L'ultimo romanzo dell'autore napoletano
Cosa sei disposto a fare per avere un figlio? La recensione de “Il tempo delle stelle”, il romanzo di Massimiliano Virgilio
E chissà domani, come sarà domani e se nuoterà su una stella, e se sarà femmina si chiamerà Futura, certo. E se invece non dovesse arrivare, se quella stella non dovesse mai passare, atterrare nella vita come un appuntamento o un’epifania obbligati, qualcuno a coronare e a completare personalità e percorsi; se così dovesse andare che cosa saranno: non esistono sostantivi per definire un uomo o una donna che non sono diventati padre e madre. E che cosa ne sarà di quelle esistenze, di quella coppia che pulsa e si muove come una cosa sola tanto che gli amici la chiamano “l’Entità”, che non si capisce bene dove finisce uno e dove comincia l’altra, i protagonisti de Il tempo delle stelle (Rizzoli), l’ultimo romanzo di Massimiliano Virgilio.
Lara e Giuseppe, lei operatrice sociale, lui giornalista d’inchiesta. Sono loro l’Entità: anche se lontanissimi per estrazione sociale, se appartengono a due Napoli diversissime. Come tutte le coppie hanno sviluppato un loro intimissimo vocabolario, come solo quelle da invidiare sono una sorta di associazione di Carboneria a due che congiura contro il mondo. Il mondo intorno che comincia a essere una valanga: una slavina di passeggini, biberon, pappette e seggiolini. È “una sorta di complotto degli orologi biologici che cinge d’assedio la coppia infertile”.

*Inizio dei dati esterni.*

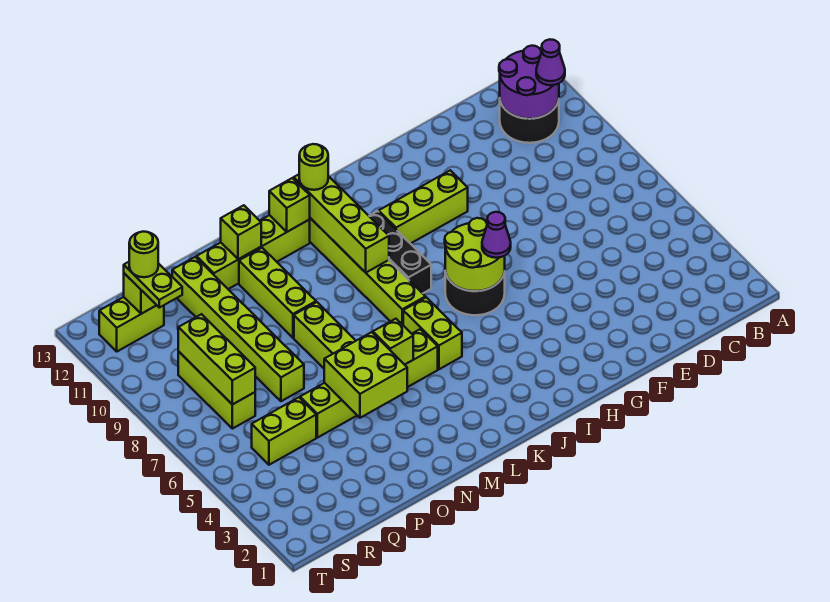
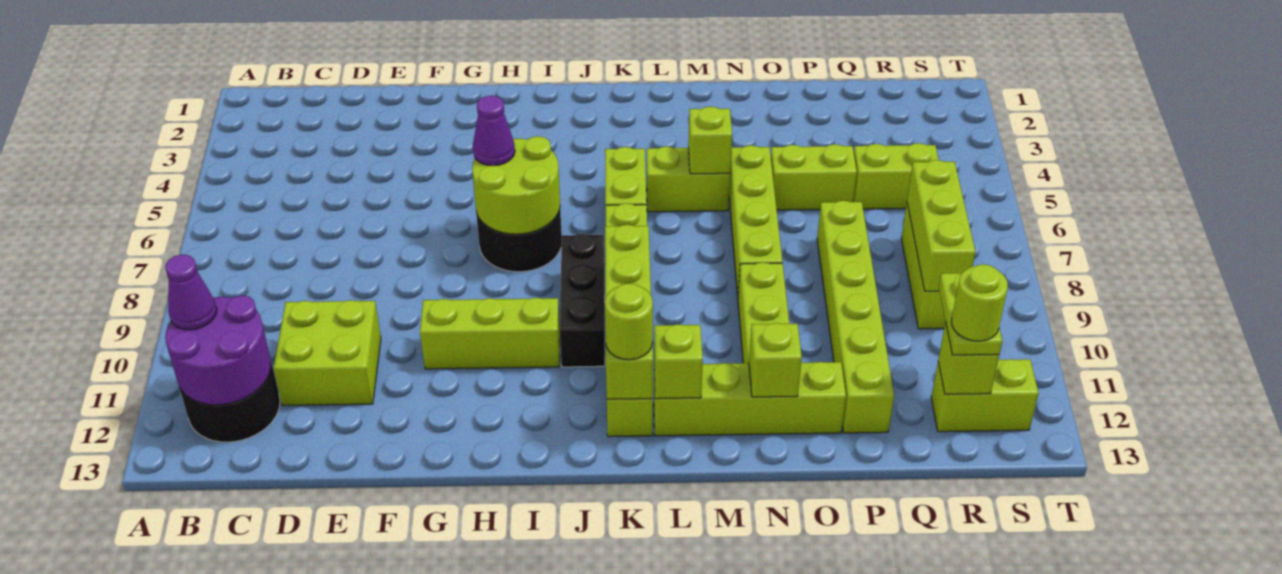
lime 2x2 brick [324,332,407,418] -> lime 2x2 brick moved to [273,300,381,405]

Quando provano anche loro non ci riescono, attraversano studi grotteschi e incontrano luminari, cambiano dieta e modificano abitudini per il loro obiettivo. Niente. Pensano all’inseminazione artificiale, ci si mette anche il covid-19 di mezzo. Su questa ferita incisa lo scrittore affonda in profondità ma con delicatezza e precisione. E non è una questione di donne. “A noi donne il senso di colpa ci rimbomba dentro, come un’eco. Lo poppiamo fin dal primo vagito. E senza ruttino”, ha recitato a Sanremo l’attrice Chiara Francini nel suo monologo sulla maternità mancata. È un trend. Simonetta Sciandivasci ha animato su La Stampa un dibattito su chi sceglie di non diventare madre, il 5% delle donne secondo l’Istat, bombardate dagli inviti a figliare e dalla crisi della natalità manco fossero colpevoli. Quando si parla di infertilità è sempre di donne che si parla. Il tempo delle stelle invece scuote come fosse un barattolo il tabù della paternità.
Geppo avanza su un filo teso tra il paternalismo e il desiderio di diventare genitore. “La parola desiderio viene da ‘de-sidera’, sai cosa vuol dire? Mancanza di stelle, essere senza stelle”. Lui ha almeno un segreto e tre doppi, tre avversari: il padre, Toni Essobti Badre, l’uomo condannato in Appello all’ergastolo per aver pestato a morte Giuseppe, sette anni, a Cardito nel 2019. Virgilio intreccia la fiction e la cronaca nera in un romanzo scandito da parecchia musica e sagace ironia. E quando le ossessioni, le aspettative, il modello imposto a tutti che Giuseppe con Lara hanno ereditato diventano una possibilità, l’opportunità di scegliere, il tormento di essere genitori si trasforma in un noir. Che scende a indagare da che parte queste due persone vogliono stare.
Quando una coppia progressista si spinge a giudicare vite difficili come vite che non possono che finire nella merda, si interroga anche se per fare una famiglia serve a forza un figlio, per vedere un futuro un erede, se per completarsi è necessario diventare genitore. O se invece aspettare che ritorni la luce, senza avere paura, domani.